#### Description of the task
From the forum thread, state the nickname kcfoxie gave the old 02 that had to be sold.

Loose show tangent, grabbed this pic from the Waterwagens show, ne1 know whose NB this is?


----------



## kcfoxie (Jul 18, 2005)

Ah, I wish'd I didn't have to sell off my old 02 (nicknamed Charlie). You guys make me miss being part of the round for a reason crew.


----------



## J.Owen (May 31, 2001)

*Re: (kcfoxie)*

Thats paul's car. OR old car ... not sure. Was 185/Turbo on the org a while back.


----------



## batcat420 (Mar 15, 2006)

*Re: (kcfoxie)*

Why does that dude have a large pole coming out of his ass?


----------



## Billsbug (Sep 15, 2004)

*Re: (bugasm99)*


_Quote, originally posted by *bugasm99* »_Thats paul's car. OR old car ... not sure. Was 185/Turbo on the org a while back.

Oh yeah, I see the hood scoop now. So WTF is that on the back hatch?


----------



## ginanana (Mar 25, 2006)

#### Data for analysis
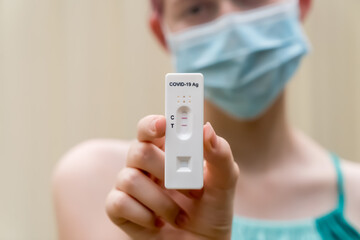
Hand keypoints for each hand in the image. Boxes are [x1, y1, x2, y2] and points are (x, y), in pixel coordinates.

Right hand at [106, 115, 238, 239]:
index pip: (152, 127)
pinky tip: (158, 223)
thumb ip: (220, 155)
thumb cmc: (212, 209)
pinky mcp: (121, 209)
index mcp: (168, 152)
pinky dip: (143, 216)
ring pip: (129, 178)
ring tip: (177, 214)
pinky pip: (118, 203)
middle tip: (187, 186)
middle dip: (164, 169)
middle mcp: (146, 165)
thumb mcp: (224, 182)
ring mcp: (131, 186)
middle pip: (138, 149)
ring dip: (160, 201)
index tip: (163, 124)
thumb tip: (206, 129)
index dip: (153, 122)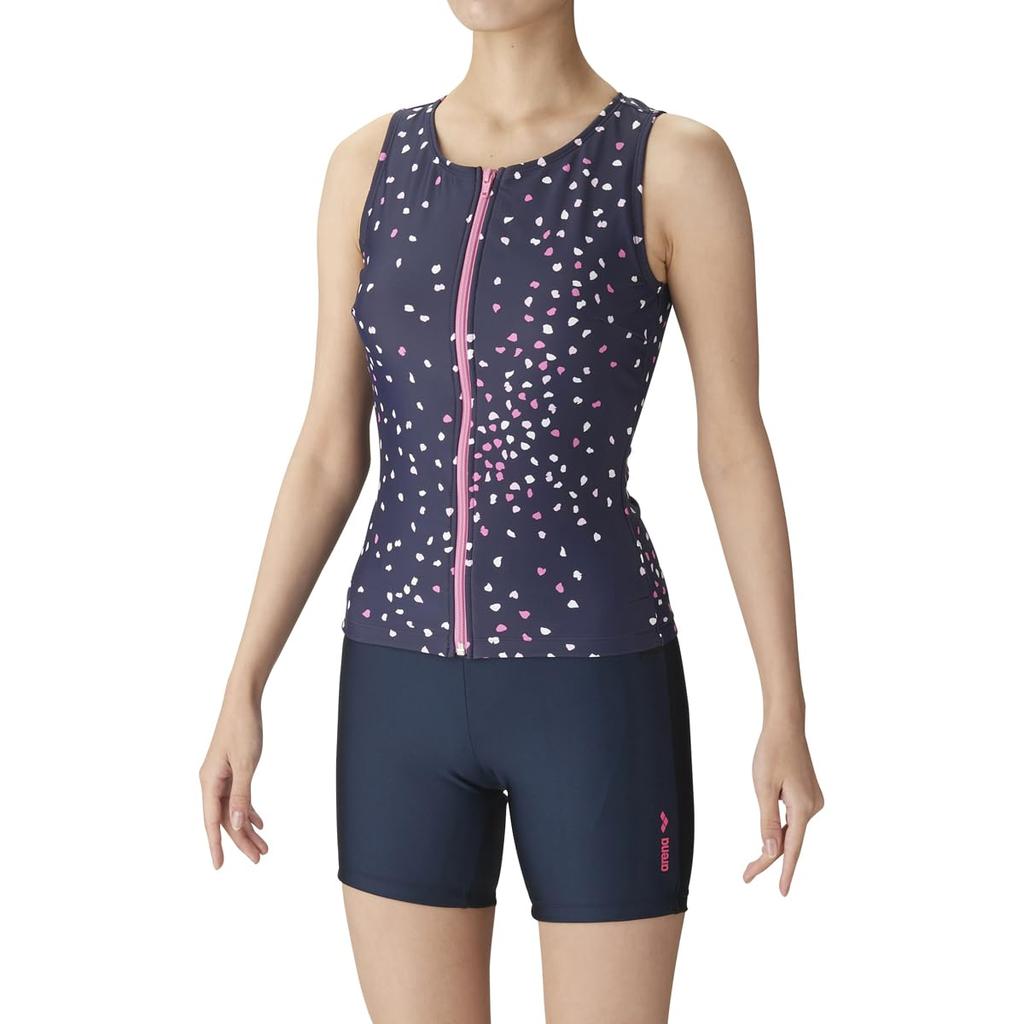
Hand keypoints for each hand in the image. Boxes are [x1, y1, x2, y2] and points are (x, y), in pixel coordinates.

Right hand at [199, 693, 267, 867]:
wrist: (243, 701)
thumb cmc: (243, 728)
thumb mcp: (245, 764)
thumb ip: (241, 795)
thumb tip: (236, 824)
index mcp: (209, 782)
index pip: (212, 821)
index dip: (216, 845)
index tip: (220, 866)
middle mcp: (211, 782)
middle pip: (225, 819)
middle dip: (241, 840)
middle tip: (259, 858)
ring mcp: (220, 776)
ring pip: (232, 810)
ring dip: (247, 827)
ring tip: (264, 846)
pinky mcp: (230, 770)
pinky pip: (238, 797)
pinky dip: (248, 810)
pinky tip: (260, 822)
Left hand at [742, 718, 823, 894]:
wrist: (785, 726)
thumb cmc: (771, 753)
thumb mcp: (763, 787)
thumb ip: (767, 821)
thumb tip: (771, 851)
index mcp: (803, 807)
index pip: (792, 848)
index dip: (784, 871)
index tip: (782, 893)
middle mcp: (813, 807)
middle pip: (790, 841)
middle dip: (768, 860)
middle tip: (746, 876)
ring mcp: (813, 801)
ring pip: (792, 831)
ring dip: (774, 845)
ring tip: (752, 863)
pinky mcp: (809, 796)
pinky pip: (794, 820)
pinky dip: (781, 831)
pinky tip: (771, 839)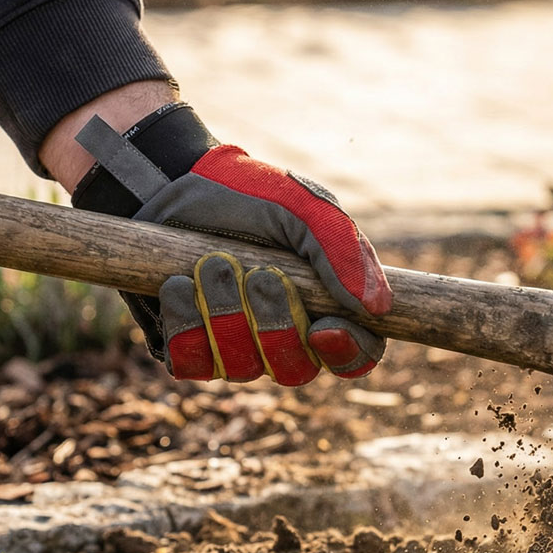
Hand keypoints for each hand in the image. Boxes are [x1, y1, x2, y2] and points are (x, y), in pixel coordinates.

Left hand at [68, 103, 390, 384]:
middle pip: (294, 370)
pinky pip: (191, 363)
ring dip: (225, 311)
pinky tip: (179, 284)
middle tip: (258, 274)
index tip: (326, 327)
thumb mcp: (303, 207)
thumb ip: (342, 250)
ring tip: (212, 262)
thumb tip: (378, 307)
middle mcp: (281, 337)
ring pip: (240, 368)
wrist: (174, 182)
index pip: (354, 355)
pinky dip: (186, 322)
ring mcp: (232, 346)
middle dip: (274, 324)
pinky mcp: (184, 346)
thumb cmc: (250, 194)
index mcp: (324, 307)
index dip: (347, 352)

#### Response to the exercise
Charlie